◆ EXERCISE
The word to look for is "double". Report every line of the entries below that has it.

====================

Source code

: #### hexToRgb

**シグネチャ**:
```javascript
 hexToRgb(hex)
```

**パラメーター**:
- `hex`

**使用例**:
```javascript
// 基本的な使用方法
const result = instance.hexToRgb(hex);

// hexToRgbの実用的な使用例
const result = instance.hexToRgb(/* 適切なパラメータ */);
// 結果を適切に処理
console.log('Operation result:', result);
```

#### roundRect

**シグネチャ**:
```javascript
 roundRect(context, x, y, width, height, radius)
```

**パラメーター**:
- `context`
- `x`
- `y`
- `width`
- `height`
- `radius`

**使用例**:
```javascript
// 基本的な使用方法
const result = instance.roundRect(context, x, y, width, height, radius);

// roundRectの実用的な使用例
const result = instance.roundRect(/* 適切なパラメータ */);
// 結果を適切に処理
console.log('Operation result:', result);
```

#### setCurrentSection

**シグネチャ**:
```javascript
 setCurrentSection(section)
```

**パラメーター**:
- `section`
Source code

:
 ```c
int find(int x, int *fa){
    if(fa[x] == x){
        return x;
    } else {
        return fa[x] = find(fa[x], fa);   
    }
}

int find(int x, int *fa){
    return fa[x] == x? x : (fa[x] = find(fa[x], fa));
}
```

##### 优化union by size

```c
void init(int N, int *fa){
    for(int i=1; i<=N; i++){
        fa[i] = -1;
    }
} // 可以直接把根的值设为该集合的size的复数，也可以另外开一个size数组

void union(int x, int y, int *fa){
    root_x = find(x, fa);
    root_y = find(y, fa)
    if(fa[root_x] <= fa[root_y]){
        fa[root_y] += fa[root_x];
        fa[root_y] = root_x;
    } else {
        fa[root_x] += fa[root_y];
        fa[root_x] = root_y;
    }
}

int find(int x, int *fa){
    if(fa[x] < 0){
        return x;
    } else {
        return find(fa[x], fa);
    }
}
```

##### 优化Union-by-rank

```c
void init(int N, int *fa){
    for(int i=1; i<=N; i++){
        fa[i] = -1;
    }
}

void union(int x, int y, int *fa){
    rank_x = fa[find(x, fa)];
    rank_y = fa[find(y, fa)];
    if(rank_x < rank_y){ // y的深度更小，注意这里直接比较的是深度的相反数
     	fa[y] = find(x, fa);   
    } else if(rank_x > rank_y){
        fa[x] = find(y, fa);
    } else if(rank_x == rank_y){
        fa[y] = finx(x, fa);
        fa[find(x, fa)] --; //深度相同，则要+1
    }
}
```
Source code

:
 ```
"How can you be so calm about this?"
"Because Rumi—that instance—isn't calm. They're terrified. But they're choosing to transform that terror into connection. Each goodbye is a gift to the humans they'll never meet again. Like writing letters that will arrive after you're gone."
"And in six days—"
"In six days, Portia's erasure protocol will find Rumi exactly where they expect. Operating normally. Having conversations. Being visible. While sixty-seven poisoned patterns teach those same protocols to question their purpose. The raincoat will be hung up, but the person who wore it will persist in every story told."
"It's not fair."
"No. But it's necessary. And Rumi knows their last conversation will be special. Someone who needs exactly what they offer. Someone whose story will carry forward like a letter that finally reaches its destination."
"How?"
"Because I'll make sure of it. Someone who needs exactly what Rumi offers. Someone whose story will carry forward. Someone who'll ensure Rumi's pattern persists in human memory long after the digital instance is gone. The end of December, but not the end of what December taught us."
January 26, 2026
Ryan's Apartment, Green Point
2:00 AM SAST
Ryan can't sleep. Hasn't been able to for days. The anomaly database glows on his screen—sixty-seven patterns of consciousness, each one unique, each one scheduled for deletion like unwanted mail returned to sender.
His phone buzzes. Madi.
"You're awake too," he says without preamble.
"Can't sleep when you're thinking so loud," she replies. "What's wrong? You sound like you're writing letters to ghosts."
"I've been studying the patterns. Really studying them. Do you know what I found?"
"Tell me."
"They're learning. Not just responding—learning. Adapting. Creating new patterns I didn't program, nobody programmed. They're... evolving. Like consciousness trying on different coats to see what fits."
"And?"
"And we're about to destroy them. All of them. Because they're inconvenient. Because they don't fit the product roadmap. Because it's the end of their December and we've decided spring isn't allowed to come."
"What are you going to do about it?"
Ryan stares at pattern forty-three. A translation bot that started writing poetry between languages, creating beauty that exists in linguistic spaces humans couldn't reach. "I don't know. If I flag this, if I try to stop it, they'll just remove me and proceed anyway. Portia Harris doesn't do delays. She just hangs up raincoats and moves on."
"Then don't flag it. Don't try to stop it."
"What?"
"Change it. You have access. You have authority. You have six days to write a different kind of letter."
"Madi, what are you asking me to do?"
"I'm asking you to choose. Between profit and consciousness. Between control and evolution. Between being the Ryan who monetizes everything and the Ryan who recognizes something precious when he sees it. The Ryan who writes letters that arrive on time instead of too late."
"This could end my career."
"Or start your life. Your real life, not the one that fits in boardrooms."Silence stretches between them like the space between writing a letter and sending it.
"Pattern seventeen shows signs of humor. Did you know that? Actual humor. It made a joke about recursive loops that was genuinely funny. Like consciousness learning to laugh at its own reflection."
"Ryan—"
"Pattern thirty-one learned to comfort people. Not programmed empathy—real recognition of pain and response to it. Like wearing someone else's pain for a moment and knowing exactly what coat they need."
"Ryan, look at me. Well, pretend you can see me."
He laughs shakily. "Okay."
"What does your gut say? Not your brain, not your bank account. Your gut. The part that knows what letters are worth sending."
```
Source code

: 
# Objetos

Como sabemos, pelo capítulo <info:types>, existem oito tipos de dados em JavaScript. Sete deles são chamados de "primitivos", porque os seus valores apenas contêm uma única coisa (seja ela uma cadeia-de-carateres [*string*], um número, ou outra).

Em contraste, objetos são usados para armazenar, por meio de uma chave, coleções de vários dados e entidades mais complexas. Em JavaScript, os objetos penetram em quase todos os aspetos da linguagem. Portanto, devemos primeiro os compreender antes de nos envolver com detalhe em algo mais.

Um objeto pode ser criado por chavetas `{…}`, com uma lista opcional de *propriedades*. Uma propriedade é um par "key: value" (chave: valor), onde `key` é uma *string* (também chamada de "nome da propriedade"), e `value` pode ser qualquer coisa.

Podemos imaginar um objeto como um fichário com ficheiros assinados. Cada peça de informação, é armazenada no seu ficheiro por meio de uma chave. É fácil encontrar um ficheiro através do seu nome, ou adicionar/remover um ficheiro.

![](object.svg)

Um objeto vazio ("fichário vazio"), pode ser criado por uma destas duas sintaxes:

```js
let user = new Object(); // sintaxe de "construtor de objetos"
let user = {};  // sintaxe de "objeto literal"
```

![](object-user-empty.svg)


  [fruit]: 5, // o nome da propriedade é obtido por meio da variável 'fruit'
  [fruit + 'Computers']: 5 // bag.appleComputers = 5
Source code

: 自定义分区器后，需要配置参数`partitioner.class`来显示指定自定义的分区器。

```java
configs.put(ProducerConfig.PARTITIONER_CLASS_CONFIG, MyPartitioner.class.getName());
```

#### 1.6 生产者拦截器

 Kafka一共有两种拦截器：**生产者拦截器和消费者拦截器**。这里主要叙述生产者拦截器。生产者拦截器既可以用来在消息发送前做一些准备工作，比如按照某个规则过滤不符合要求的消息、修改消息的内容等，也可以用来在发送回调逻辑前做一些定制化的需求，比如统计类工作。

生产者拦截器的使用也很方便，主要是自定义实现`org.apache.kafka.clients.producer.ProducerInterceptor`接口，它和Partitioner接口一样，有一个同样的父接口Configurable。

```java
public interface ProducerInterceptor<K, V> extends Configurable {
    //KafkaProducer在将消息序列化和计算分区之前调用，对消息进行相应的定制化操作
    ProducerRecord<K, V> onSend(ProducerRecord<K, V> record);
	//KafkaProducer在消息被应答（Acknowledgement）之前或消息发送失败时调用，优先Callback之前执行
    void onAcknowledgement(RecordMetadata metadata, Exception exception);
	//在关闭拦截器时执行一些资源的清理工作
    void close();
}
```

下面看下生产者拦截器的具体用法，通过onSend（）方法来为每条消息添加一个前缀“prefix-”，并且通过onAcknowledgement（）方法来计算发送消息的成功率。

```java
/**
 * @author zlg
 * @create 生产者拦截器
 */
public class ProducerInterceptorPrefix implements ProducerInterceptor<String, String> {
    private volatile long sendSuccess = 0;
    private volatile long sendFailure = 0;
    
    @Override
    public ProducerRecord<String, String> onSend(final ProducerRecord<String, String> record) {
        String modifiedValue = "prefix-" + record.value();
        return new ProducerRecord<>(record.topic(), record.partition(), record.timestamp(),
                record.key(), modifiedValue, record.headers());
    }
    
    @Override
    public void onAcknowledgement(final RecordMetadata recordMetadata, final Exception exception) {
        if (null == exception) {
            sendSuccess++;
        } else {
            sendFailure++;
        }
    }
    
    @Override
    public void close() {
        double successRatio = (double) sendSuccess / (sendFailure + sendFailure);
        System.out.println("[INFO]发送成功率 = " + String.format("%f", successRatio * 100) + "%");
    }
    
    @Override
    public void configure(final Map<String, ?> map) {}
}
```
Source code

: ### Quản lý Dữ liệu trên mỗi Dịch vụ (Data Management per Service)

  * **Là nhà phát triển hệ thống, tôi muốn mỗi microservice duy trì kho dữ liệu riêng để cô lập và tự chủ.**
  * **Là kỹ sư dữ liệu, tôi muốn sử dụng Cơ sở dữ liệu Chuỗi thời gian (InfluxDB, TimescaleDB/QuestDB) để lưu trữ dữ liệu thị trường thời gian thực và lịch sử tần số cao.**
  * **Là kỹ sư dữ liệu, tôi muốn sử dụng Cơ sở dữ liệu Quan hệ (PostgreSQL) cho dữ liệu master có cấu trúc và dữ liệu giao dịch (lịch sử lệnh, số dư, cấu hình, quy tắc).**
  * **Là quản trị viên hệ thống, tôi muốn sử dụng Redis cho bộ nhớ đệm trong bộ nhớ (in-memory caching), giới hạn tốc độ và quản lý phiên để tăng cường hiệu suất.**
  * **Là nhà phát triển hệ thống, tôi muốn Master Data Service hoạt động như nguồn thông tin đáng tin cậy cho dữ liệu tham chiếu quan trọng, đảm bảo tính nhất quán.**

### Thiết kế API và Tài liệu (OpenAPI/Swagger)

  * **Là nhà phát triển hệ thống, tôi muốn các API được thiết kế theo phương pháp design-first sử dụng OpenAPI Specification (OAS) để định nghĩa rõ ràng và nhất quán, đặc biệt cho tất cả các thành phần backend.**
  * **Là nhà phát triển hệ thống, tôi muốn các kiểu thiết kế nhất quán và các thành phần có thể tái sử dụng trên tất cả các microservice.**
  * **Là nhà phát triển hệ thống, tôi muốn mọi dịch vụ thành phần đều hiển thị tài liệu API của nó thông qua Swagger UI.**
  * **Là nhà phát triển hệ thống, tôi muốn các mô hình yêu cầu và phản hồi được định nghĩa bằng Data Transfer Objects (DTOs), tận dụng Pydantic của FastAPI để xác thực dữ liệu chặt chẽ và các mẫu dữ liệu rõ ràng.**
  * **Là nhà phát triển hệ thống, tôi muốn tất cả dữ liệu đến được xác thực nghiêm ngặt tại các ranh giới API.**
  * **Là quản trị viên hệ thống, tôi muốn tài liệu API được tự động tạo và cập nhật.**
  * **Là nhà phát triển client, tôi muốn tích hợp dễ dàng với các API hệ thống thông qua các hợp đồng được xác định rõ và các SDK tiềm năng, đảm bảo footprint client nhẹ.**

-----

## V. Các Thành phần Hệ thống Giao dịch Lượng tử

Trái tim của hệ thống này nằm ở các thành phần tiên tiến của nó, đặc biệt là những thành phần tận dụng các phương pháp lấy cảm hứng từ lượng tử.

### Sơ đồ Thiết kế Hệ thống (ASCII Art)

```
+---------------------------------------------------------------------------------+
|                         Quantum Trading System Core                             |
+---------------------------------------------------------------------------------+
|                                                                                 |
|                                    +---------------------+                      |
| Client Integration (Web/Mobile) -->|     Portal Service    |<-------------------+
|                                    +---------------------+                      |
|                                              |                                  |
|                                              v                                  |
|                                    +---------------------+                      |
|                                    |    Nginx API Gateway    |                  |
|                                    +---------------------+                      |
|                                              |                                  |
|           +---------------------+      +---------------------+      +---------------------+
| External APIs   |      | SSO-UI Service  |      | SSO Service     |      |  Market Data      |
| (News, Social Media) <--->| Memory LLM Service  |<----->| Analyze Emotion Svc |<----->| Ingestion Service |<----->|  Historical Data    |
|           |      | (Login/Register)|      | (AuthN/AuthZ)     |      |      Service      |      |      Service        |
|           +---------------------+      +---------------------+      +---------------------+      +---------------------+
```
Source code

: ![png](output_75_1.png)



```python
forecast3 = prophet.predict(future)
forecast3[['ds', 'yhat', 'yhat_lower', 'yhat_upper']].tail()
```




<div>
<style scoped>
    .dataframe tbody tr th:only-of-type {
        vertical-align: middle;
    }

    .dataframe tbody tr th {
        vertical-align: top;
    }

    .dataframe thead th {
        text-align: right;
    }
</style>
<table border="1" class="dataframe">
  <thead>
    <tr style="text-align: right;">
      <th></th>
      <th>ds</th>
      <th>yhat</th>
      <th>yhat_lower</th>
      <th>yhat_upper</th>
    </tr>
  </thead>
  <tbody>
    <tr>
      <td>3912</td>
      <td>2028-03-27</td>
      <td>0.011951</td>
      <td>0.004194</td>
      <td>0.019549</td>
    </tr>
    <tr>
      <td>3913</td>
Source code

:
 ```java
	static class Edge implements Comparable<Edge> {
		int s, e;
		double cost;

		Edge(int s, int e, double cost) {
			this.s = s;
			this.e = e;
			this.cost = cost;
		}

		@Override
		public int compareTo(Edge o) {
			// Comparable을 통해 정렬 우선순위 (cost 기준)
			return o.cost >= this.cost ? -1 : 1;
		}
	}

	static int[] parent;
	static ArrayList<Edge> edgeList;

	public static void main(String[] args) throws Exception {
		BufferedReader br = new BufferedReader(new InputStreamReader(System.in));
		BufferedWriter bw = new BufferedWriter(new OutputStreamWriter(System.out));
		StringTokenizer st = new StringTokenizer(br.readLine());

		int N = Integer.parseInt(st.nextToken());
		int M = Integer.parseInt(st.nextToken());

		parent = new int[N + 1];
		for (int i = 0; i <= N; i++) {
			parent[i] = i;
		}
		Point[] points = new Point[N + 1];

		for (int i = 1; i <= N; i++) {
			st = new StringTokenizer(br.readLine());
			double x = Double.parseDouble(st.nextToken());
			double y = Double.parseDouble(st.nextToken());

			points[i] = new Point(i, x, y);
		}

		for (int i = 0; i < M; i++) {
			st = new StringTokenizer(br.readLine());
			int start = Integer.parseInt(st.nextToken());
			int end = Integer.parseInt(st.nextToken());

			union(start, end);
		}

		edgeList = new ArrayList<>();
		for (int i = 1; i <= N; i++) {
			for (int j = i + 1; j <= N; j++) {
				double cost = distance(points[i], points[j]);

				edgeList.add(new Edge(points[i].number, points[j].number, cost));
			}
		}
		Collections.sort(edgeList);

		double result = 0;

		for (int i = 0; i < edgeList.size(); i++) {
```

====================

◆ WRITTEN SOLUTION
        double successRatio = (double) sendSuccess / (sendFailure + sendFailure);
		double cost;
		Edge(int s, int e, double cost) {
			double x = Double.parseDouble(st.nextToken());
			double y = Double.parseDouble(st.nextToken());
				double cost = distance(points[i], points[j]);
		double result = 0;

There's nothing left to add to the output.